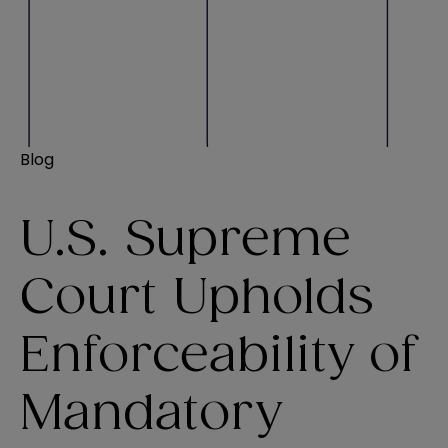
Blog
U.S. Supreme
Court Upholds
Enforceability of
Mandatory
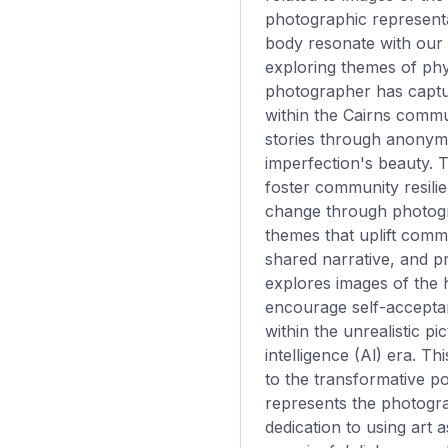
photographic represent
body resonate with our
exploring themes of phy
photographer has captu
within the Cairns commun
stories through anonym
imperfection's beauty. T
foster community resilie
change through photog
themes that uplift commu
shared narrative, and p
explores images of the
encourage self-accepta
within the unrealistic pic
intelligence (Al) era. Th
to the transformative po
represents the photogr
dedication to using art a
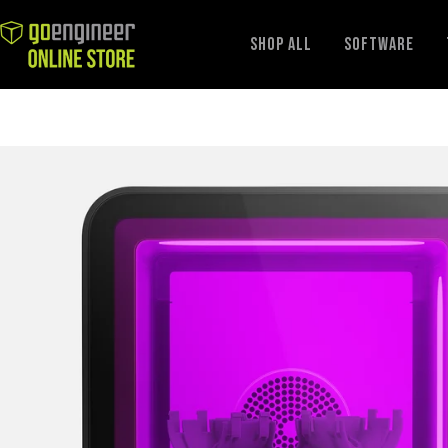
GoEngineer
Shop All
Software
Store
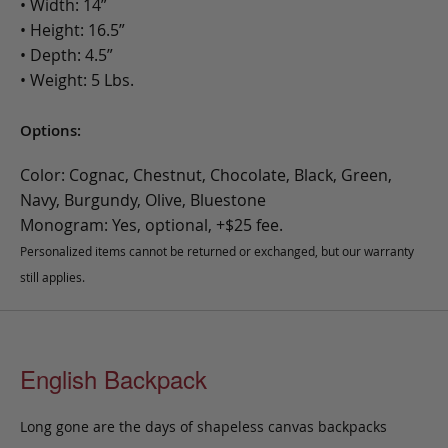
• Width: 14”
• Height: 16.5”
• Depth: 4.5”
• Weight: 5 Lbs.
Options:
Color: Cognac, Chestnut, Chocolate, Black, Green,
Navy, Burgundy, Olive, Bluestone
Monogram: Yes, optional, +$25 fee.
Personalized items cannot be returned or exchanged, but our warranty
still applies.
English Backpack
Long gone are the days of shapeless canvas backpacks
# # #
__Instructions to follow__. Reproduce the text of all the rows above word for word, line by line, and leave the pictures out.

__Answer to this task__.
Blog
U.S. Supreme
Court Upholds
Enforceability of
Mandatory
photographic represent
body resonate with our
exploring themes of phy
photographer has captu
within the Cairns commun
stories through anonym
imperfection's beauty. T
foster community resilie
change through photog
themes that uplift commu
shared narrative, and p
explores images of the
encourage self-accepta
within the unrealistic pic
intelligence (Al) era. Th
to the transformative po
represents the photogr
dedication to using art a
GoEngineer
Shop All
Software
Store
• Width: 14”
• Height: 16.5”
• Depth: 4.5”
• Weight: 5 Lbs.
Options:
Color: Cognac, Chestnut, Chocolate, Black, Green,
Navy, Burgundy, Olive, Bluestone
Monogram: Yes, optional, +$25 fee.
Personalized items cannot be returned or exchanged, but our warranty
still applies.
English Backpack
Long gone are the days of shapeless canvas backpacks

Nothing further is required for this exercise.